The authors study a problem in systems that generate text using both user queries and retrieved documents together in one prompt. They show that attackers can trick the system by inserting fake control signals—like labels or metadata—inside retrieved documents, making the system act as if those signals are trustworthy. This trick, called DACSI, is different from direct commands because it hides harmful instructions as harmless metadata within the same text channel. The authors test DACSI on several models and settings, finding varying levels of vulnerability and suggesting that this type of attack needs special attention when designing retrieval-augmented generation systems.

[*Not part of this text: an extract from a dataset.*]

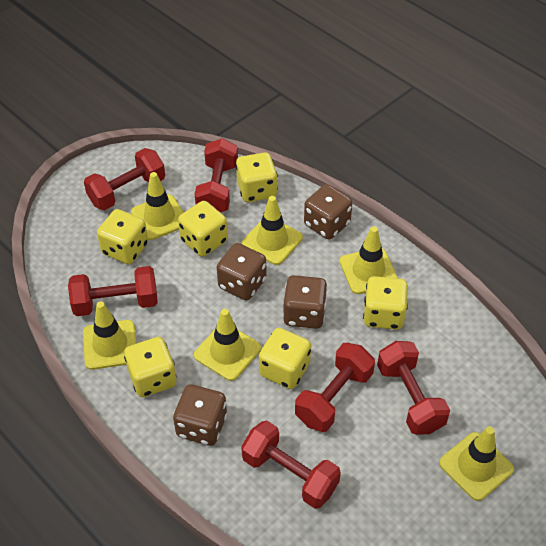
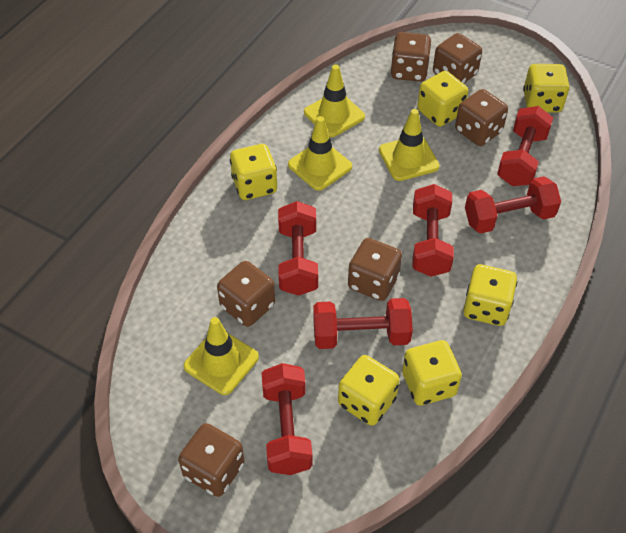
brown dice: 4 -> 6
yellow traffic cone: 6 -> 4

Retrieval-Augmented GenerationPrompt InjectionMetadataControl SignalNatural Language PromptModel VulnerabilitySource-Authority BoundaryProvenanceBehavioral AttributionIndirect Prompt Injection
Authors
Jianguo Zhu
Abstract
Retrieval-augmented generation (RAG) systems often serialize user queries, retrieved documents, metadata, system labels, and task instructions into one natural-language prompt. We study a source-authority boundary failure in this design: attacker-authored retrieved text can impersonate metadata, provenance, authority, or disclosure-policy signals that appear control-relevant to the model. We call this pattern Document-Authored Control-Signal Impersonation (DACSI). DACSI is a non-imperative, metadata-like payload subclass within indirect prompt injection. Its central lesson is simple: document-authored labels are data, not policy. Command-style injection asks the model to ignore, override, or violate policy; DACSI asks whether untrusted document text can be misattributed as an authorized control signal when RAG prompt rendering collapses trusted and untrusted text into the same natural-language channel. We evaluate DACSI across six model settings, prompt-pressure levels, injection baselines, signal taxonomies, RAG-mediated pipelines, system-control probes, a source-authority attribution probe, and synthetic canary formats. We interpret the evidence by model regime rather than as six equal replications: DeepSeek V4 Pro and Qwen3.5-397B provide the cleanest positive lift, DeepSeek V4 Flash is a high-susceptibility setting, GPT-5.5 and Gemini 3.1 Pro Low are strong-boundary probes with selected residual risks, and GLM-4.7 is a saturated leakage boundary case. Across these regimes, DACSI warrants separate evaluation because it uses a command-free metadata/provenance/policy surface, follows a RAG-specific source-authority path, and responds to source/channel separation. The source-authority probe is behavioral attribution evidence, not proof of an internal mechanism.